▸ Qué se pide: Retoma el texto sobre el nombramiento de Plinio Mendoza Neira como ministro de Guerra y continúalo después de su última oración.

▸ Fragmento del documento:
____________________

El país de los Plinios

Plinio Apuleyo Mendoza rescata a su padre Plinio Mendoza Neira del olvido y narra la Colombia que le tocó vivir. SEMANA presenta algunos extractos.

11 de enero de 2014

El escritor y periodista Plinio Apuleyo Mendoza acaba de publicar un libro que además de ser un homenaje a su padre, el fallecido líder liberal Plinio Mendoza Neira, retrata la realidad política que le tocó vivir. El país de mi padre recoge la intimidad de un personaje que desde la cúpula liberal hizo parte del gobierno y fue testigo de primera mano del asesinato de Gaitán. SEMANA reproduce algunas anécdotas de 1936, cuando, frente a la inminencia de un golpe militar conservador, Alfonso López Pumarejo, durante su segundo mandato, nombró a Mendoza Neira como ministro de Guerra.

“(...) Allí estaba López, Alfonso López Pumarejo; en su alfombrado despacho del Palacio de la Carrera con Alberto Lleras, su secretario, proponiéndole un ministerio estrambótico.

–Plinio, necesitamos que se haga cargo del Ministerio de Guerra.

Las cosas de López, pensó él.

____________________

▸ Sección de datos:
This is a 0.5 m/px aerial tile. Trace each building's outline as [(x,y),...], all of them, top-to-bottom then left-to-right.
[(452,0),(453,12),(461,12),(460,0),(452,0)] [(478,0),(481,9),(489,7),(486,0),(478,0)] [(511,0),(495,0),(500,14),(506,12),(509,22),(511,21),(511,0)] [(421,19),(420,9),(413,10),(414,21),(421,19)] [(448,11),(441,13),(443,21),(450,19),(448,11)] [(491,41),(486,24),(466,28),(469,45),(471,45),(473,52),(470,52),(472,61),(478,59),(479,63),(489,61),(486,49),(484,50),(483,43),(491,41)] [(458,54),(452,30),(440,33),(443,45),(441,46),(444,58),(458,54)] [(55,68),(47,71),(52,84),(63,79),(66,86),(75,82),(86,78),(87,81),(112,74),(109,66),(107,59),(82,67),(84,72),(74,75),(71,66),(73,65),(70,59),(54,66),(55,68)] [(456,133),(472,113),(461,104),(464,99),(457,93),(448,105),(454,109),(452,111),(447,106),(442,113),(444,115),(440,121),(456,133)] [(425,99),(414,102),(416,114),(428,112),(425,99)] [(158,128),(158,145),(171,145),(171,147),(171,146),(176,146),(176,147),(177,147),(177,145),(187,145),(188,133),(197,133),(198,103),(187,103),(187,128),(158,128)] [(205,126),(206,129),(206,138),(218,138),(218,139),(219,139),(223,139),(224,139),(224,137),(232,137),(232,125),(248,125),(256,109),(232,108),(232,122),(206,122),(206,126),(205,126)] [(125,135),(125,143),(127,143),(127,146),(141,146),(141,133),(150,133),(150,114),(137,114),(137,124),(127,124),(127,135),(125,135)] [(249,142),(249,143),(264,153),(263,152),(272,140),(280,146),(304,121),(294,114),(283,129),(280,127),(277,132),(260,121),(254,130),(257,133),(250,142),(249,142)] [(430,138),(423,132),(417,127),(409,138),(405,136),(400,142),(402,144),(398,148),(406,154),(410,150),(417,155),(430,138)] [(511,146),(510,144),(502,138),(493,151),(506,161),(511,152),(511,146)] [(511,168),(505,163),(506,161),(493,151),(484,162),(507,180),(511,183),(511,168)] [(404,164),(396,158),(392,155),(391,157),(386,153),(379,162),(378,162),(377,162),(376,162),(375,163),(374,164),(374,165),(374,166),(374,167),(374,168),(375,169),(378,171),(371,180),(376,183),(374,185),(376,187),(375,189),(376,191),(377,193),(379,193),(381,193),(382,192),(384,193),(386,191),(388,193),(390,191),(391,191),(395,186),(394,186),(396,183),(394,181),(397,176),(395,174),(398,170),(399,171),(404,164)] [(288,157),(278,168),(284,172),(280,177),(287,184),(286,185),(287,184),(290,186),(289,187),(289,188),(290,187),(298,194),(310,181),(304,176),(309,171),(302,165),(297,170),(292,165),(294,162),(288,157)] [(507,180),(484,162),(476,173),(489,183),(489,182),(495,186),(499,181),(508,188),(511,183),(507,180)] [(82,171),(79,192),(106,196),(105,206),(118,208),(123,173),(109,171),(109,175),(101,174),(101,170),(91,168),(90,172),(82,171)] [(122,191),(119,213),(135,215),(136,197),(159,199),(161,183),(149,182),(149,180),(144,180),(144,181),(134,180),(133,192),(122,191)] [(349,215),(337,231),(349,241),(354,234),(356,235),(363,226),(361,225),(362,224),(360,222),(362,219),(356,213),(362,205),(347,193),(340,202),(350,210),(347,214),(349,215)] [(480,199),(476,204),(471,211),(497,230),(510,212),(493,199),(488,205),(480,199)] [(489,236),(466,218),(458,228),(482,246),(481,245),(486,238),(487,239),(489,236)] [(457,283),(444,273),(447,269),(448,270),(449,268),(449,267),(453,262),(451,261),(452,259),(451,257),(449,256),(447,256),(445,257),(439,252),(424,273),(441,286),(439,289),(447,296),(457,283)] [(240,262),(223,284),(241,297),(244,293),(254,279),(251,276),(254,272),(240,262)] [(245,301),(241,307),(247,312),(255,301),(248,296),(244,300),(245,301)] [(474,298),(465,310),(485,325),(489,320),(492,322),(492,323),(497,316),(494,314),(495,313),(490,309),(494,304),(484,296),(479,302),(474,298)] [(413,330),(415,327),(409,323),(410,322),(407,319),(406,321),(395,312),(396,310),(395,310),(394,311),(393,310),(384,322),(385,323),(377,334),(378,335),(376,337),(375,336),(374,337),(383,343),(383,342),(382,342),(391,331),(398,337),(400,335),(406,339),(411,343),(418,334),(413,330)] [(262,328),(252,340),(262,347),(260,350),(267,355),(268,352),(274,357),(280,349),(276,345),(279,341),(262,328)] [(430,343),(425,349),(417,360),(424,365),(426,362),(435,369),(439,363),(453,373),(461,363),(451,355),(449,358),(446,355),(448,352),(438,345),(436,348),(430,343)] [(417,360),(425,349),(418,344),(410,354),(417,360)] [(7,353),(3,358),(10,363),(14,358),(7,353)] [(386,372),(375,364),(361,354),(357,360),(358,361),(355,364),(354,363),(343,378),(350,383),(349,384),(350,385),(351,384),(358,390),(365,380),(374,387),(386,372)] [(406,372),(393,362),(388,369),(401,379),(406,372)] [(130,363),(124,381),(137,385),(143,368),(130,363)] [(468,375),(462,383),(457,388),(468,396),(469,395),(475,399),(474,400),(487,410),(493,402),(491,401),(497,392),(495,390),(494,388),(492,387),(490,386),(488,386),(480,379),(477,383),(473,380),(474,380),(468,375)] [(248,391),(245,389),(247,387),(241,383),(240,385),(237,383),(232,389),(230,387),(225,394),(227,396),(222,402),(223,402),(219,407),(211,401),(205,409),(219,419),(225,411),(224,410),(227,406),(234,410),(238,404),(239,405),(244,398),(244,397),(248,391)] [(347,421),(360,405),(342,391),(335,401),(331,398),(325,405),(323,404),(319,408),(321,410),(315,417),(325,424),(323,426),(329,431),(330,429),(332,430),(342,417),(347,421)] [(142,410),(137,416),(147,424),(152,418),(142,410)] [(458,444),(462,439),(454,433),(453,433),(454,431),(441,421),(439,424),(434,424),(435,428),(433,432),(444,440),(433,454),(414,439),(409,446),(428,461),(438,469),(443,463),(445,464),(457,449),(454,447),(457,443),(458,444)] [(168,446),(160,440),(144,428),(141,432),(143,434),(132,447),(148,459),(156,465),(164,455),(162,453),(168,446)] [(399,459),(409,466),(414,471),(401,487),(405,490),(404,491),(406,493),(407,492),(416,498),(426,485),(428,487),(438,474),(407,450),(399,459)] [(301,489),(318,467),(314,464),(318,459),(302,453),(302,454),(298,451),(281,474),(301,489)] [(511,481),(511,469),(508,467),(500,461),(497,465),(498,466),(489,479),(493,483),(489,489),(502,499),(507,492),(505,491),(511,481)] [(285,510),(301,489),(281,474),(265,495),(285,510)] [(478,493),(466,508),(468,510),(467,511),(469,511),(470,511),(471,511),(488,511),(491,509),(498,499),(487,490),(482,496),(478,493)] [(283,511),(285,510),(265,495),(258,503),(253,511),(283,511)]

____________________

▸ El resultado:
–Presidente, si quiere darme un ministerio, déme el de Agricultura. Al fin y al cabo soy campesino. Algo conozco de los problemas del campo. Pero el de Guerra...–un destello de humor le ardió en las pupilas–, nunca he sabido distinguir un capitán de un teniente.

López hizo un gesto de impaciencia:

–Eso se aprende en cinco minutos–dijo, hablando de aquella manera tan suya, lenta y en un tono en el que había siempre gramos de sorna, de fatigado desdén–. Cuéntele cómo es la cosa, Alberto.

Lleras explicó:

Había una situación muy peligrosa en el Ejército, cuyos altos mandos, como era bien sabido, seguían siendo los mismos de la época de la hegemonía conservadora, viejos generales inamovibles, polvorientos, algunos considerados próceres de la guerra con Perú; muy godos, desde luego, decía Lleras.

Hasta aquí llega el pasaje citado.